◆ Task requirements ◆
Please repeat the records exactly. The pictures are to be left out.

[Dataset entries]
###

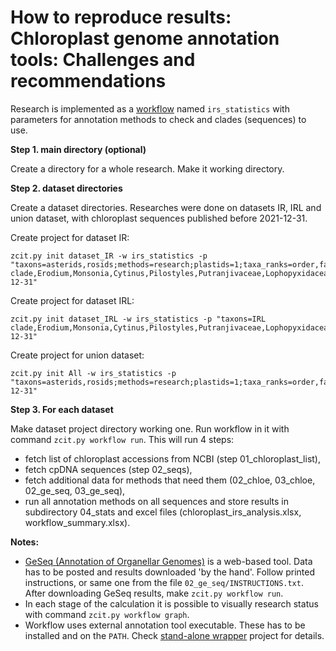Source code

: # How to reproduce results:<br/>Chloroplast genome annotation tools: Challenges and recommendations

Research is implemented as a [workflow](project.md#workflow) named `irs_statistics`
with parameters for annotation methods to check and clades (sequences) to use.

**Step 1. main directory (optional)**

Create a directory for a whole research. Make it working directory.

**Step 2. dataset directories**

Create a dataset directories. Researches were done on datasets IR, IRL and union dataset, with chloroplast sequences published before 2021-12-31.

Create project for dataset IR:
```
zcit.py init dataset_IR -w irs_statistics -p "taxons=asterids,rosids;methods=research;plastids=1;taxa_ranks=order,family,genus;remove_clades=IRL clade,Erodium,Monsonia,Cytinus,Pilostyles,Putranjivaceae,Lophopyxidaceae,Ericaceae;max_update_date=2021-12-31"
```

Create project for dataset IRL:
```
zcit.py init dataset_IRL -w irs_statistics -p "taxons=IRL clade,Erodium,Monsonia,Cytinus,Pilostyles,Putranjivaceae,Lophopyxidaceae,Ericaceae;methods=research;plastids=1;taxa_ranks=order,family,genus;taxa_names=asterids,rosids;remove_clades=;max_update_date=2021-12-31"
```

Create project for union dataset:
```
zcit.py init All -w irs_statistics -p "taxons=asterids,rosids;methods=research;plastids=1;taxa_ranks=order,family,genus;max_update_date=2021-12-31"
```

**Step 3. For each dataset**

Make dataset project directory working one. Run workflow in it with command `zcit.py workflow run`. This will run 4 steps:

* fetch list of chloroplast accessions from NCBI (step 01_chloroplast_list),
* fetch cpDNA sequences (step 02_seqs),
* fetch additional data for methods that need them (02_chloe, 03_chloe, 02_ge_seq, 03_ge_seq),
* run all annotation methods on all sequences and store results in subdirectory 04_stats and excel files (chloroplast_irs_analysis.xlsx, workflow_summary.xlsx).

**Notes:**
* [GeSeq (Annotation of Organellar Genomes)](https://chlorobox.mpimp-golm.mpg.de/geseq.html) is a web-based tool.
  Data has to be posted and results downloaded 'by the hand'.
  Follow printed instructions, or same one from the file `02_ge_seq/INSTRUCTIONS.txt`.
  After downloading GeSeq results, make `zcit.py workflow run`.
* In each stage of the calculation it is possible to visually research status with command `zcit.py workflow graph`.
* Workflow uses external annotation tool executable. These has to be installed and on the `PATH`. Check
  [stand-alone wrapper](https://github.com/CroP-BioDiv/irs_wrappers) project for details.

###

◆ Answer space ◆
Source code

: # How to reproduce results:<br/>Chloroplast genome annotation tools: Challenges and recommendations

Research is implemented as a [workflow](project.md#workflow) named `irs_statistics`
with parameters for annotation methods to check and clades (sequences) to use.

**Step 1. main directory (optional)**

Create a directory for a whole research. Make it working directory.

**Step 2. dataset directories**

Create a dataset directories. Researches were done on datasets IR, IRL and union dataset, with chloroplast sequences published before 2021-12-31.

Create project for dataset IR:
```
zcit.py init dataset_IR -w irs_statistics -p "taxons=asterids,rosids;methods=research;plastids=1;taxa_ranks=order,family,genus;remove_clades=IRL clade,Erodium,Monsonia,Cytinus,Pilostyles,Putranjivaceae,Lophopyxidaceae,Ericaceae;max_update_date=2021-12-31"
```

Create project for dataset IRL:
```
zcit.py init dataset_IRL -w irs_statistics -p "taxons=IRL clade,Erodium,Monsonia,Cytinus,Pilostyles,Putranjivaceae,Lophopyxidaceae,Ericaceae;methods=research;plastids=1;taxa_ranks=order,family,genus;taxa_names=asterids,rosids;remove_clades=;max_update_date=2021-12-31"
```

Create project for union dataset:
```
zcit.py init All -w irs_statistics -p "taxons=asterids,rosids;methods=research;plastids=1;taxa_ranks=order,family,genus;max_update_date=2021-12-31"
```

**Step 3. For each dataset**

Make dataset project directory working one. Run workflow in it with command `zcit.py workflow run`. This will run 4 steps:

* fetch list of chloroplast accessions from NCBI (step 01_chloroplast_list),
* fetch cpDNA sequences (step 02_seqs),
* fetch additional data for methods that need them (02_chloe, 03_chloe, 02_ge_seq, 03_ge_seq),
* run all annotation methods on all sequences and store results in subdirectory 04_stats and excel files (chloroplast_irs_analysis.xlsx, workflow_summary.xlsx).

**Notes:**
* [GeSeq (Annotation of Organellar Genomes)](https://chlorobox.mpimp-golm.mpg.de/geseq.html) is a web-based tool.
  Data has to be posted and results downloaded 'by the hand'.
  Follow printed instructions, or same one from the file `02_ge_seq/INSTRUCTIONS.txt`.
  After downloading GeSeq results, make `zcit.py workflow run`.
* In each stage of the calculation it is possible to visually research status with command `zcit.py workflow graph`.
* Workflow uses external annotation tool executable. These has to be installed and on the `PATH`. Check
  [stand-alone wrapper](https://github.com/CroP-BioDiv/irs_wrappers) project for details.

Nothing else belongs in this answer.